(Stored items from a collection)
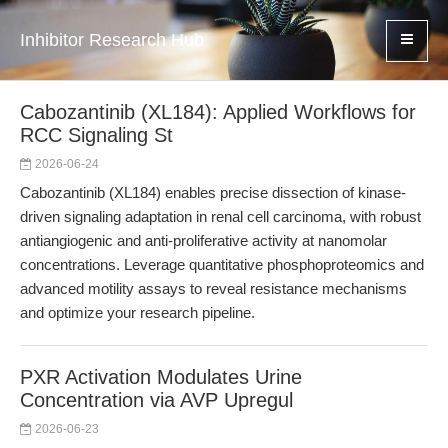
Inhibitor Research Hub
Cabozantinib (XL184): Applied Workflows for
RCC Signaling St
2026-06-24
Cabozantinib (XL184) enables precise dissection of kinase-
driven signaling adaptation in renal cell carcinoma, with robust
antiangiogenic and anti-proliferative activity at nanomolar
concentrations. Leverage quantitative phosphoproteomics and
advanced motility assays to reveal resistance mechanisms
and optimize your research pipeline.
PXR Activation Modulates Urine
Concentration via AVP Upregul
2026-06-23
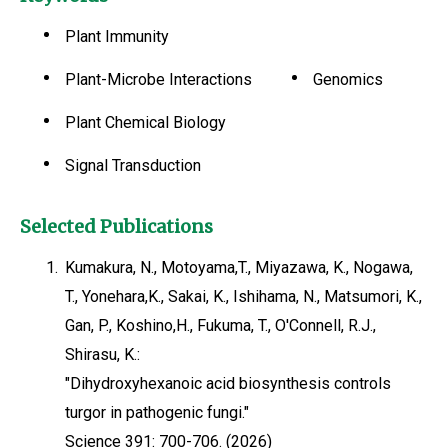
Plant Immunity
Plant-Microbe Interactions
Genomics
Plant Chemical Biology
Signal Transduction
Selected Publications
1.
Kumakura, N., Motoyama,T., Miyazawa, K., Nogawa,
T., Yonehara,K., Sakai, K., Ishihama, N., Matsumori, K.,
Gan, P., Koshino,H., Fukuma, T., O'Connell, R.J.,
Shirasu, K.:
"Dihydroxyhexanoic acid biosynthesis controls
turgor in pathogenic fungi."
Science 391: 700-706. (2026)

THE TASK:
Apart from the pictures, all of the data must be duplicated exactly as shown above.

EXERCISE RESULT:
Inhibitor Research Hub
Cabozantinib (XL184): Applied Workflows for
RCC Signaling St
2026-06-24
Cabozantinib (XL184) enables precise dissection of kinase-
driven signaling adaptation in renal cell carcinoma, with robust
antiangiogenic and anti-proliferative activity at nanomolar
concentrations. Leverage quantitative phosphoproteomics and
advanced motility assays to reveal resistance mechanisms
and optimize your research pipeline.
PXR Activation Modulates Urine
Concentration via AVP Upregul
2026-06-23
Plant Immunity
Plant-Microbe Interactions
Genomics
Plant Chemical Biology
Signal Transduction
Selected Publications
1.
Kumakura, N., Motoyama,T., Miyazawa, K., Nogawa,
T., Yonehara,K., Sakai, K., Ishihama, N., Matsumori, K.,
Gan, P., Koshino,H., Fukuma, T., O'Connell, R.J.,
Shirasu, K.:
"Dihydroxyhexanoic acid biosynthesis controls
turgor in pathogenic fungi."
Science 391: 700-706. (2026)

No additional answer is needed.